Hockey Edmonton went to City Council today in a campaign to keep Oliver and Tipton arenas open. The organization wants to work with City of Edmonton administration to explore various operating models, ranging from paying a few more dollars per hour of ice to stepping up with an offer to operate the arenas. Hockey Edmonton says the absolute last option is to close them.
“In addition to Tipton and Oliver, the City is set to shutter Coronation Arena in addition to closing Callingwood for maintenance,” Hockey Edmonton General Manager Steve Hogle told City Council. “That would be a loss of 5 sheets of ice for most of next season, 3 in perpetuity. Our rinks run at near capacity and we - and others - have already shrunk programs.

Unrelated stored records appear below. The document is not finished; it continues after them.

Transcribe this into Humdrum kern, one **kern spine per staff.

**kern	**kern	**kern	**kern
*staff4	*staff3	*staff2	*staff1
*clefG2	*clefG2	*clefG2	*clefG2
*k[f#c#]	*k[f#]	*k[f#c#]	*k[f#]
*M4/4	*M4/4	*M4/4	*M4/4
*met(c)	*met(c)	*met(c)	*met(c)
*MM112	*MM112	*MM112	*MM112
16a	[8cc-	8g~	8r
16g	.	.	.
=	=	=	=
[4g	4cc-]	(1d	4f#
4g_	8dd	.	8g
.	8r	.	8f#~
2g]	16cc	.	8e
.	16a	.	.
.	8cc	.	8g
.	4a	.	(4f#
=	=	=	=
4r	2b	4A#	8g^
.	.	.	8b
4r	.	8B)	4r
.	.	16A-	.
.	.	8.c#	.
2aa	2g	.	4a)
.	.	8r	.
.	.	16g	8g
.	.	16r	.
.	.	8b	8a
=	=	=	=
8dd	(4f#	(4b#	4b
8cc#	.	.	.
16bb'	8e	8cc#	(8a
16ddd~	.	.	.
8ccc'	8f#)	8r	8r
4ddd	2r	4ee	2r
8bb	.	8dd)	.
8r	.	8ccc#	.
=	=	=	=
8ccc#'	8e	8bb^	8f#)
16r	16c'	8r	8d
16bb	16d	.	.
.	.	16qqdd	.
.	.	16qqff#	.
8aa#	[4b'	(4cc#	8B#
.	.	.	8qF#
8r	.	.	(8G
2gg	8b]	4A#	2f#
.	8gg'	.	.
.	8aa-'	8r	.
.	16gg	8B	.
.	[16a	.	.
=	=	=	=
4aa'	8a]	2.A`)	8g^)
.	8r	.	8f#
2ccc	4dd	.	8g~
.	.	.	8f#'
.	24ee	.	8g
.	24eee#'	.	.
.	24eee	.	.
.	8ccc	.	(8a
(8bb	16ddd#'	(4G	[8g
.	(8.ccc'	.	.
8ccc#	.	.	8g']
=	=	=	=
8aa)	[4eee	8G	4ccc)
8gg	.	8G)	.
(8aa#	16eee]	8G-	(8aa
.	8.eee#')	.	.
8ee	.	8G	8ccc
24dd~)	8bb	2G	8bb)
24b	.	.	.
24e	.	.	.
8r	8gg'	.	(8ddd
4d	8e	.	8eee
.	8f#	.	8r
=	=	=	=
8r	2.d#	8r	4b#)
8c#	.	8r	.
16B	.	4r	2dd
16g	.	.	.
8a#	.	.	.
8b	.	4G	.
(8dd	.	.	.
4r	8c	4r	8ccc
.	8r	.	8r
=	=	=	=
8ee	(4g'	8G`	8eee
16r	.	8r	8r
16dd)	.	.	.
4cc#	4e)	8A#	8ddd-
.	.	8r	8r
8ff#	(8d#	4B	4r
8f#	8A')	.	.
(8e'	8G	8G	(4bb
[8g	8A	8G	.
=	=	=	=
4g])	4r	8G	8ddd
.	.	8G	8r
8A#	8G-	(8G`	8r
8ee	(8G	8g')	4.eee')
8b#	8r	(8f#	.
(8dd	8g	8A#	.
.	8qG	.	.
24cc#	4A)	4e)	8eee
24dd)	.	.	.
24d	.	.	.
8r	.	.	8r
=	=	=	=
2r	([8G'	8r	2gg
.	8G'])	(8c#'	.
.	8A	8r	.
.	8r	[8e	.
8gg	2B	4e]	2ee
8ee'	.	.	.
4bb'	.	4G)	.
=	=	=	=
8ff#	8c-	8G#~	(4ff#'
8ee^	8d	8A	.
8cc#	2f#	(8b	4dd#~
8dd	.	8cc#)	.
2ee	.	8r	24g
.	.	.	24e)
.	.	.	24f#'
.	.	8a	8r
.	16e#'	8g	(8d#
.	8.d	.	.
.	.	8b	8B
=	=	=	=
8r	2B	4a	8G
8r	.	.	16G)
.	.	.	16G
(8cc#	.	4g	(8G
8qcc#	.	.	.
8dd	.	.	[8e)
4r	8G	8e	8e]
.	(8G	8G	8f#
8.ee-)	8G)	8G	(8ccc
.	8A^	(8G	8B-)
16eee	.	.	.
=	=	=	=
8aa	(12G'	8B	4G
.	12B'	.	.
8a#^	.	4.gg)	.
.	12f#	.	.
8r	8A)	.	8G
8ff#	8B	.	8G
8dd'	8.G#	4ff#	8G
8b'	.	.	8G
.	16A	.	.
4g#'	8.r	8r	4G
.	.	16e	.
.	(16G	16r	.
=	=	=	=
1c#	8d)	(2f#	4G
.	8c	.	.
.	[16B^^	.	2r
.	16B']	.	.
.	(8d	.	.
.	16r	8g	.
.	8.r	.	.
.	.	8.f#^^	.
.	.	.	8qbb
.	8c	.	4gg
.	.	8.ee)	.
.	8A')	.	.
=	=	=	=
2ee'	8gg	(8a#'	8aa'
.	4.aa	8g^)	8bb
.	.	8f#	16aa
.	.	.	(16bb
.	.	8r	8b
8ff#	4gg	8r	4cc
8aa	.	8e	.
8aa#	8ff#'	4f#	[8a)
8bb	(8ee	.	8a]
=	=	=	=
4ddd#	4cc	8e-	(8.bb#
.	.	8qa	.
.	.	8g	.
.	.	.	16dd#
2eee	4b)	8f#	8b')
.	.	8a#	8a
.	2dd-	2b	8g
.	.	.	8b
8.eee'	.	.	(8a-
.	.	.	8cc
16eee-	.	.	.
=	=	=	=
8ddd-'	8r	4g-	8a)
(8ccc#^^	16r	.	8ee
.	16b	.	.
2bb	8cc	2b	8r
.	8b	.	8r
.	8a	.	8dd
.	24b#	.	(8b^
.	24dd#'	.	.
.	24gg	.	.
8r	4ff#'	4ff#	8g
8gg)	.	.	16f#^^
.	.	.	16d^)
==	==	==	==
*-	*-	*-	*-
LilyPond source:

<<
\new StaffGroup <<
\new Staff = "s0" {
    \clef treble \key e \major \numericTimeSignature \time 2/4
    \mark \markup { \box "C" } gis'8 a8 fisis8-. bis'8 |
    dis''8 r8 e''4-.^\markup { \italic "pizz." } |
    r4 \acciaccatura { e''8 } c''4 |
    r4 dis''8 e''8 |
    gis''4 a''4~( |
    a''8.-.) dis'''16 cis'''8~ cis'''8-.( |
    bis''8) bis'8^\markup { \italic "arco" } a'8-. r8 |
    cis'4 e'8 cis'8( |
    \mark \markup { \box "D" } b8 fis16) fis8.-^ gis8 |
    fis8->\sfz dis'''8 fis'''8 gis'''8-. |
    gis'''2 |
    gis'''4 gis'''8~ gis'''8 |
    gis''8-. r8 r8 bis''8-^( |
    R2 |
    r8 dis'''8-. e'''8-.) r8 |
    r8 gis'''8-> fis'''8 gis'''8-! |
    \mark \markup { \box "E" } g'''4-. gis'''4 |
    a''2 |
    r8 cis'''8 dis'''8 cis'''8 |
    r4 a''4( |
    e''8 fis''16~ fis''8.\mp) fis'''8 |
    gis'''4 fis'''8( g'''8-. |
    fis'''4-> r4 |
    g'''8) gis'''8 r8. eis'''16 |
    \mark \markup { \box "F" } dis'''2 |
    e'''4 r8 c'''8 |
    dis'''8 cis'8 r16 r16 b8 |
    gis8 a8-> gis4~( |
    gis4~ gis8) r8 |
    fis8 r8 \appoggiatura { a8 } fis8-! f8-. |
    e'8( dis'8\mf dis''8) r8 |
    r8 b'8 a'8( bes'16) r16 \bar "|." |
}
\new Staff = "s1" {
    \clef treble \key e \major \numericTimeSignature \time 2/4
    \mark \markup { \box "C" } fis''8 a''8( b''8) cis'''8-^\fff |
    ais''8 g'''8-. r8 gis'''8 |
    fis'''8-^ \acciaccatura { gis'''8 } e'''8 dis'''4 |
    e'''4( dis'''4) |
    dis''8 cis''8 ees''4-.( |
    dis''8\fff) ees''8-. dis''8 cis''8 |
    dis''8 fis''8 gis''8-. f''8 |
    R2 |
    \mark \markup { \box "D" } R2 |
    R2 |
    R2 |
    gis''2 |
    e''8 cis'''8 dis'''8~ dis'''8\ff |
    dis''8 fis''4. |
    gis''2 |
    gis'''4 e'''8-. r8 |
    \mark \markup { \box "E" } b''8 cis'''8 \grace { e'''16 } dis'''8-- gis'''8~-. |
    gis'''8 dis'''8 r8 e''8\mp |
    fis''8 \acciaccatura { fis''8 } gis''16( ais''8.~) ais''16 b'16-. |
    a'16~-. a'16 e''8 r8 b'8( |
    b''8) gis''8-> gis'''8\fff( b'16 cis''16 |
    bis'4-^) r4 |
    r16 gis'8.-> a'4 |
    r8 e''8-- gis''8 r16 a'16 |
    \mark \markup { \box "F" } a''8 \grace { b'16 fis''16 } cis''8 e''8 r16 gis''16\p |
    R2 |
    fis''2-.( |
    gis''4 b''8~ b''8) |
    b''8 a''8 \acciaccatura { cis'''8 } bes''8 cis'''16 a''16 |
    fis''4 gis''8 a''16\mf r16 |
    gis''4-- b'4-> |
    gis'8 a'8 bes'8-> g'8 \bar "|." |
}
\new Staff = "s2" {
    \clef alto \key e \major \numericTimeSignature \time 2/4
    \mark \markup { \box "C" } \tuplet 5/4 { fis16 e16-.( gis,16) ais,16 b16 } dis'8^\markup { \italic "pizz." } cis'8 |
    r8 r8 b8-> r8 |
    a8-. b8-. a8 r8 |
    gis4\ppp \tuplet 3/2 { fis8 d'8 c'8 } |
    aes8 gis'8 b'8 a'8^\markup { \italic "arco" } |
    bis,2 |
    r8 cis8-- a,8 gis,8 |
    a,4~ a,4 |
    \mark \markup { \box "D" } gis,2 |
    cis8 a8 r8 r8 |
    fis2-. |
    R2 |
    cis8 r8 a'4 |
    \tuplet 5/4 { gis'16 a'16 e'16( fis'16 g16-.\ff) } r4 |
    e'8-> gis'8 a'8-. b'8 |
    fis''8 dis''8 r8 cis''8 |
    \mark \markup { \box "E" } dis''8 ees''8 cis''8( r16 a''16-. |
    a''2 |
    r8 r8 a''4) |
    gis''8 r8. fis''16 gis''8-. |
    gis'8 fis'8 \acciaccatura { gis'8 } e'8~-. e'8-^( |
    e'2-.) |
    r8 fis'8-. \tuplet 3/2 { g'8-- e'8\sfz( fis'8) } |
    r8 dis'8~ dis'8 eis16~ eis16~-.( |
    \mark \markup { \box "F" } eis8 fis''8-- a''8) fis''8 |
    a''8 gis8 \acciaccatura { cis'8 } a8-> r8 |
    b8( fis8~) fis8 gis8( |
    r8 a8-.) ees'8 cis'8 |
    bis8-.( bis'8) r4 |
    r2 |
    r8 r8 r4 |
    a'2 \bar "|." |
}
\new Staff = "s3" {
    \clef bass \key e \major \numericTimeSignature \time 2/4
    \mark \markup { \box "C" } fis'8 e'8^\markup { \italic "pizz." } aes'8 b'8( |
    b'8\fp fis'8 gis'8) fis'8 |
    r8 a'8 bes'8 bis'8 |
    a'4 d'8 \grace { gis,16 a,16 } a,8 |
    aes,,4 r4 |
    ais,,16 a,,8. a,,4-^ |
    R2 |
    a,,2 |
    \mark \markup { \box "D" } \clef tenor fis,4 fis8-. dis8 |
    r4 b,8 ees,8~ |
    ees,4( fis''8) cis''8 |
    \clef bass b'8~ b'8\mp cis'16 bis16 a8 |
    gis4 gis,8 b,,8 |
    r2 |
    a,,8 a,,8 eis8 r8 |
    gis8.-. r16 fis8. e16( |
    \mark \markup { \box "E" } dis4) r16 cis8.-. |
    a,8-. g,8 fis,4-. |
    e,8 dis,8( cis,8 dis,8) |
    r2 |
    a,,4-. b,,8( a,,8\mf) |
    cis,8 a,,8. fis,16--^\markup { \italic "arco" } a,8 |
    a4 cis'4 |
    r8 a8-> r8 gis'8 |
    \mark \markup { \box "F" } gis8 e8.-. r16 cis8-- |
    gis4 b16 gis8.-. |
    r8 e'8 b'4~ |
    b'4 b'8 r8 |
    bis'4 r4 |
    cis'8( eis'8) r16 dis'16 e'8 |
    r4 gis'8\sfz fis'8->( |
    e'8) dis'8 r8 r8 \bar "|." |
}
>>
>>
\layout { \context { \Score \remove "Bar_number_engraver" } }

It would be a crippling blow for us and other arena users.”
The proposed arena closures were put forth as part of the cost cutting measures to get to a 0% tax rate increase in a revamped budget. Hockey Edmonton countered with a unique proposal to go so far as to take over operations of the arenas. “We want to step up to help our kids as well as the other people who use the rinks. We would like to sit down with city administration, crunch numbers and find a way for us to keep these rinks open without placing any extra burden on the taxpayer. In addition to a slightly higher hourly rate, users may also have to take turns taking less desirable ice slots.”
Hockey Edmonton does have some familiarity with the arena business. Two hockey clubs - Canadian Athletic Club and KC Hockey - currently run their own arenas. Hockey Edmonton also has staff and volunteers who work very closely with city administration on ice allocation.
Hockey Edmonton has historically played a key role with City Administration looking after all arena users. When a rink has gone down in the past, Hockey Edmonton would cover its own teams with slots at other rinks but it would also ensures other sport groups had sufficient ice time to get through the closure. “Hockey Edmonton leads because we have the expertise, but we lead for everyone’s benefit,” added Hogle.
Hockey Edmonton also spoke to the value of the Community Investment Operating Grants, which have been used by a dozen organizations within Hockey Edmonton to help less fortunate children, from recreational players up to elite athletes.
City Council will first complete its public hearings before beginning debate on the budget.
Hockey Edmonton has about 600 teams with thousands of players, coaches, volunteers and parents at every level. The organization purchases about four million dollars worth of City of Edmonton facility time every year.